A Mantle rookie card, if purchased in a five-pack at the drugstore, originally cost one penny.  By 1978 a 311 in good shape was worth around $600.  By the early 80s the price had jumped to $3,000.  About 10 years ago, a Mantle 311 sold for $40,000. 
 
Then things got crazy.  In 2018, a 311 in flawless condition was auctioned off at $2.88 million. 
 
Apparently the original owner of that card had had the good sense not to punish Mickey with his bike.
 
What’s going on here?  How can a cheap piece of cardboard ascend to such Himalayan heights of value?
 
Mike Burkes, co-founder of the National Sports Collectors Convention, thinks he knows the answer: “To get the card back was to get childhood back. “
 
In The Last Boy: Mickey Mantle and the End of America’s Childhood, Jane Leavy proposes that two men – Mantle and Elvis Presley – came to represent America’s boundless hope and optimism of the 1950s.
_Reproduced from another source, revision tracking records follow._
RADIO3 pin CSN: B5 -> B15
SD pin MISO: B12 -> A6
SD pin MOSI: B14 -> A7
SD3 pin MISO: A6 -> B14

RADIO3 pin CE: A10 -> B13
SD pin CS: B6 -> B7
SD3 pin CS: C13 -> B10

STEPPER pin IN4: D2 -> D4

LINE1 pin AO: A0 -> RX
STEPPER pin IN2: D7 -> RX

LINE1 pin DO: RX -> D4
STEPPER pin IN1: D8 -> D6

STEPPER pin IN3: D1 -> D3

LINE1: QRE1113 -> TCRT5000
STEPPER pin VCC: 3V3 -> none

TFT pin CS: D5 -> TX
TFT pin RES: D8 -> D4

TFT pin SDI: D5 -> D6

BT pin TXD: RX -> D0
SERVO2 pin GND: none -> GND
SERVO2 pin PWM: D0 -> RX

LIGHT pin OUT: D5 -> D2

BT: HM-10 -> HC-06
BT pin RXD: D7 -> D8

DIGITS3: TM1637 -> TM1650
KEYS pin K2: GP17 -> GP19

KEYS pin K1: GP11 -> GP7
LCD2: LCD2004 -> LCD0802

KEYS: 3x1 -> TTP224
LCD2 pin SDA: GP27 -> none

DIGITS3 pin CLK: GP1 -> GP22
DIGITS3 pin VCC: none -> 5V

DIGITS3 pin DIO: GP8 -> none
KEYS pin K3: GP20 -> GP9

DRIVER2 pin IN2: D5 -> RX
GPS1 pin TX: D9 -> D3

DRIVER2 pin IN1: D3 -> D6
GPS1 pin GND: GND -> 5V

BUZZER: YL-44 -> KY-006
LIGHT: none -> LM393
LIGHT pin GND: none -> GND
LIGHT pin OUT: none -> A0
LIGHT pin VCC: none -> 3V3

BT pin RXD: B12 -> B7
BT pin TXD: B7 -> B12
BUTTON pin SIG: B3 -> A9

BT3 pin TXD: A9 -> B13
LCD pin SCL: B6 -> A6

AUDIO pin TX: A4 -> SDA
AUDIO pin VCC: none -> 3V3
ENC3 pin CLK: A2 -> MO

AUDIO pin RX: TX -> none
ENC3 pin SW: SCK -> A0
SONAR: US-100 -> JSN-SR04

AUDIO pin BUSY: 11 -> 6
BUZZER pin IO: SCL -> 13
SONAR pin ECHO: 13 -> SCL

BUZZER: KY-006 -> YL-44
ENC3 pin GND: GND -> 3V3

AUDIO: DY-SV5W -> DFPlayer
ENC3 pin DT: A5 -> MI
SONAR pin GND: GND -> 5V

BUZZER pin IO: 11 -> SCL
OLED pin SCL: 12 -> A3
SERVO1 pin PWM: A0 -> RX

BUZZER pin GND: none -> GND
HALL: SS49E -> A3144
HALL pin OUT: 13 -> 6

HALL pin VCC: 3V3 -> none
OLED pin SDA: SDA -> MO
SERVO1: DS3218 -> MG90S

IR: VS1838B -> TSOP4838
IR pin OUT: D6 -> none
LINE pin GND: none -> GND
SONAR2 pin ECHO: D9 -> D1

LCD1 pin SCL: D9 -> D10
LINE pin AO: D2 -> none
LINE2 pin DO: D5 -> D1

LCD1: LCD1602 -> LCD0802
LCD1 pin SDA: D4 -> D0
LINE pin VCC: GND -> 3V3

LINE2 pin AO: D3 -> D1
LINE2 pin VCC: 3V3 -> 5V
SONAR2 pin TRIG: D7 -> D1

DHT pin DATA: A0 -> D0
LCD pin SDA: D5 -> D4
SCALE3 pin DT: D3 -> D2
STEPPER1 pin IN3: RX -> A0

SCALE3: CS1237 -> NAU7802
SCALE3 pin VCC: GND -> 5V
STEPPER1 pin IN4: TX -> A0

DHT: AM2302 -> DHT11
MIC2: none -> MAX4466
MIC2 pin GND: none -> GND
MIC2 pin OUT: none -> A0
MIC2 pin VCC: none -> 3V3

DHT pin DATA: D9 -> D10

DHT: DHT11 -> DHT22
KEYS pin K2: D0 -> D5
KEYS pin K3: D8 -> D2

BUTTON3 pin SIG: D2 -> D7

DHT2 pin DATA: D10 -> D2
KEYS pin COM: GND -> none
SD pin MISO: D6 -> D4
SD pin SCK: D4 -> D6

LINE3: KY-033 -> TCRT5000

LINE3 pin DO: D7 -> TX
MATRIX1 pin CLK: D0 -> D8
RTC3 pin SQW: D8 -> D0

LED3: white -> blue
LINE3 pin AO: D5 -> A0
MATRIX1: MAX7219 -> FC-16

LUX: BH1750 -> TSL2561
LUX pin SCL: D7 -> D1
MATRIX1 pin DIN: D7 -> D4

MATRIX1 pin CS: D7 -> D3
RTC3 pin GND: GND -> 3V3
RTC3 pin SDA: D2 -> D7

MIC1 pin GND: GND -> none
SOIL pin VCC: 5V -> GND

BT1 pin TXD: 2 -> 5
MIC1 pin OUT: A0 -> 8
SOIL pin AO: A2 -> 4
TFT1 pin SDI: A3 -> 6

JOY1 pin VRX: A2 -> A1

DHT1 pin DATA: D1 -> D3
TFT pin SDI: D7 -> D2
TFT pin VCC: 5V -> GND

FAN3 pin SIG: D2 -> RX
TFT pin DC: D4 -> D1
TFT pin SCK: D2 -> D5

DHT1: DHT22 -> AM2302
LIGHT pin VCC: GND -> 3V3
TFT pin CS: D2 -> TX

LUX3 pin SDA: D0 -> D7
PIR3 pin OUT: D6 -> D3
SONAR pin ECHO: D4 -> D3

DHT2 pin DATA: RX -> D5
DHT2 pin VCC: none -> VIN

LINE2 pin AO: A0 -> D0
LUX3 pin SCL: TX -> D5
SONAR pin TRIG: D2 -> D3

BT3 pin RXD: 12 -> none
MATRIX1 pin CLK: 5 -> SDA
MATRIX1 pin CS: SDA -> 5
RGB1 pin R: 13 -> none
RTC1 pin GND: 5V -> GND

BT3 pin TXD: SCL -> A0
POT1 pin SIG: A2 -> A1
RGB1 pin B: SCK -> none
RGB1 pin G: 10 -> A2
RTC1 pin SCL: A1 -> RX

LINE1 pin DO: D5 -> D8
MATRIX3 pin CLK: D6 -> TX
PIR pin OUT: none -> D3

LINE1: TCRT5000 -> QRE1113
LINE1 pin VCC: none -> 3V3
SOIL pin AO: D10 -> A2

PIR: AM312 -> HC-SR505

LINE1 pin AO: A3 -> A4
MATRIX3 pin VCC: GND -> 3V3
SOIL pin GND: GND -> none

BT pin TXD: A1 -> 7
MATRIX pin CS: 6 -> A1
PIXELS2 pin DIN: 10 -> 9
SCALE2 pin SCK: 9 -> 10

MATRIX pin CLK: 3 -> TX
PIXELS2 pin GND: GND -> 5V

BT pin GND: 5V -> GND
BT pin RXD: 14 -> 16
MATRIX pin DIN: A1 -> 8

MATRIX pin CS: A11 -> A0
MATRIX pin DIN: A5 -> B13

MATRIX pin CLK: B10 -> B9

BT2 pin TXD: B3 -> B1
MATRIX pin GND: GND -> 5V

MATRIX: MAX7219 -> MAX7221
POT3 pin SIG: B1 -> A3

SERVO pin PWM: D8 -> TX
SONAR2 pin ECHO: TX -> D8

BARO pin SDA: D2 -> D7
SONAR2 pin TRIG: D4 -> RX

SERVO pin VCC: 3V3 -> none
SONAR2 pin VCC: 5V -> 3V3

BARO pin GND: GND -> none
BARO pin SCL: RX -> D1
Both were ravaged by self-doubt.  Both became addicts and died relatively young.  Both remain the idols of millions of people – symbols of wistful yearning that we might somehow become innocent again, and as happy as little kids in a sad and dangerous world.
 
Where in the Bible do we find such a vision for reclaiming our innocence?
 
Incredibly, the answer is Ecclesiastes.  The same book that compels us to stare into the abyss of Meaninglessness urges us to take joy in life’s simple pleasures. 
 
The author writes in 2:24-25, “A person can do nothing better than to eat and drink and find their satisfaction in their own toil.  This too, I see, is from the hand of God, for without him, who can eat or find enjoyment?”  And in 3:12 we read, “I know that there is nothing better for people than to be happy and to do good while they live.”
 
Don’t worry.  Be happy. 
 
This feels light years away from wrestling with the heavy philosophical issues of why we’re here in the first place.  It’s a preview of the “healthy hedonism” that pervades the rest of the book – the assurance that people who receive the love and grace of God can actually become reacquainted with the sense of wonder they used to feel when they were young.   
 
We cannot start life over again, of course.
 
But Jesus puts another option on the table: We can be reborn. 
 
Spiritual rebirth doesn’t change our DNA, erase our worst memories of high school, or undo decisions that keep us awake at night.  But rebirth nonetheless brings wonderful gifts: new understanding, new power, and new hope.  Being reborn is like operating the old hardware of our lives with new software.
 
Jesus was entirely serious when he said that unless we become like little children, we can’t really grasp what God is up to in this world.
 
By God’s grace we can gradually reclaim the trust we once knew as kids.
 
Even if we can’t undo life-altering childhood decisions such as, “I think I’ll be a Cubs fan.”